Your task
Copy the listing below word for word, leaving out the pictures.

Data
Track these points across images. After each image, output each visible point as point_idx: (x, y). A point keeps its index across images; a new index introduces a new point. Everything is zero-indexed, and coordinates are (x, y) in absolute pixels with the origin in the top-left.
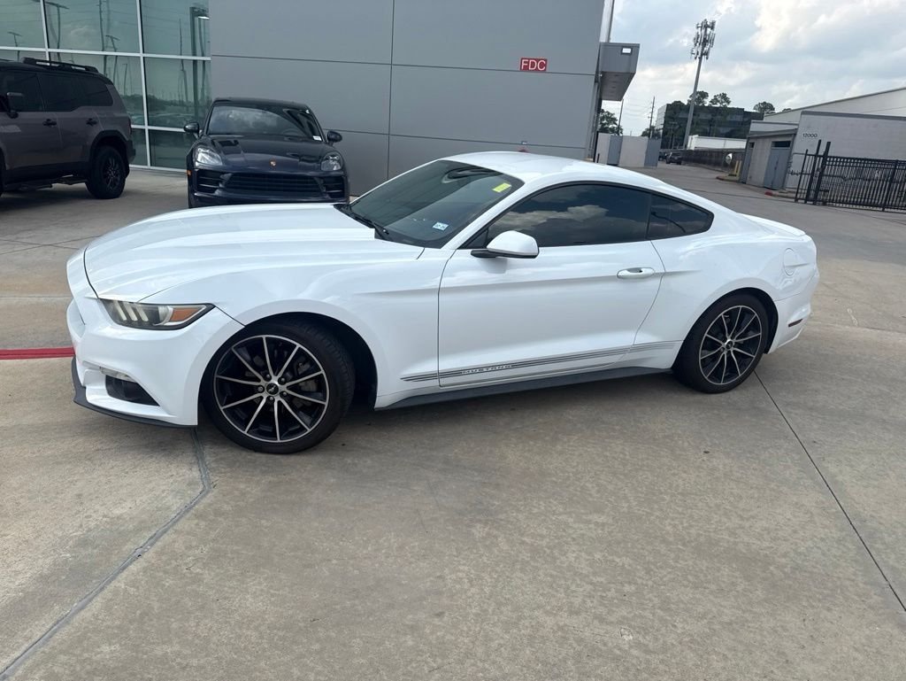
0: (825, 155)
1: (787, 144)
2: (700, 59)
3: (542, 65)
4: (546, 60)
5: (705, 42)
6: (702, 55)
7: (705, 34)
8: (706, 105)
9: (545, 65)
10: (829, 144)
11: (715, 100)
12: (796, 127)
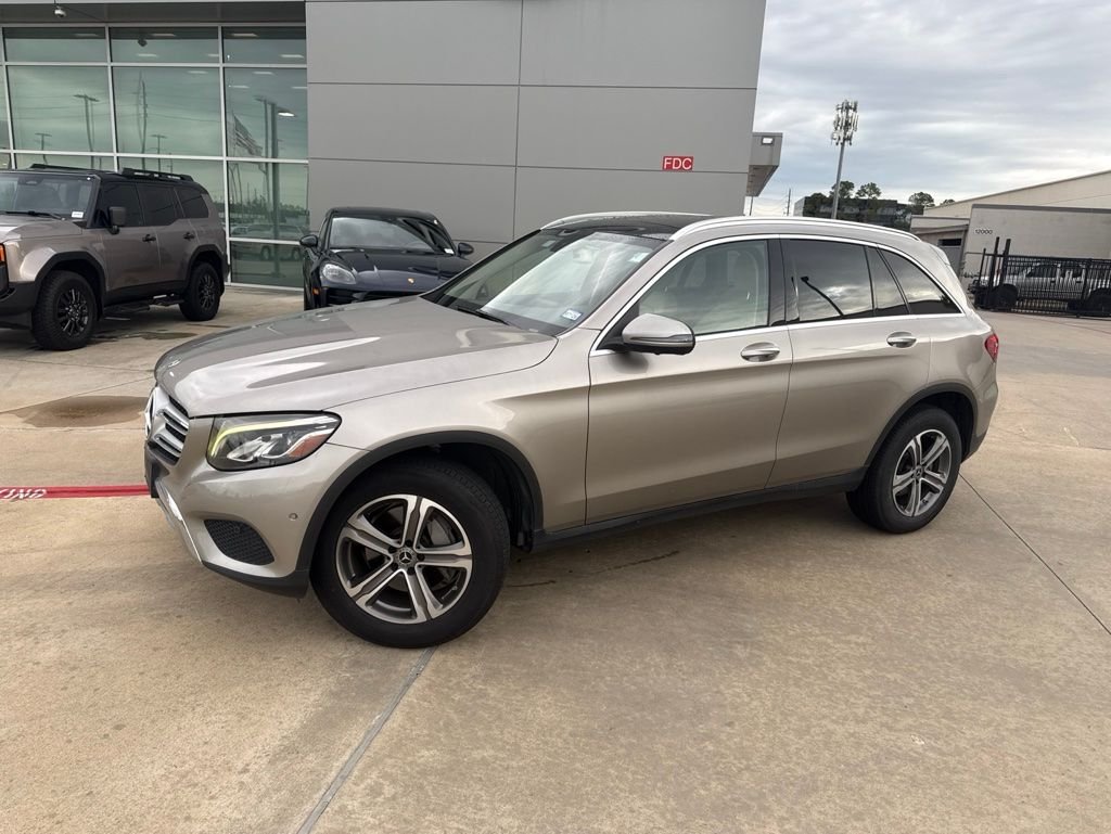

Completed task
Track these points across images. After each image, output each visible point as point_idx: (x, y). A point keeps its index across images; a new index introduces a new point. Everything is zero-indexed, and coordinates are (x, y) in absolute pixels with the origin in the top-left.
0: (825, 155)
1: (787, 144)
2: (700, 59)
3: (542, 65)
4: (546, 60)
5: (705, 42)
6: (702, 55)
7: (705, 34)
8: (706, 105)
9: (545, 65)
10: (829, 144)
11: (715, 100)
12: (796, 127)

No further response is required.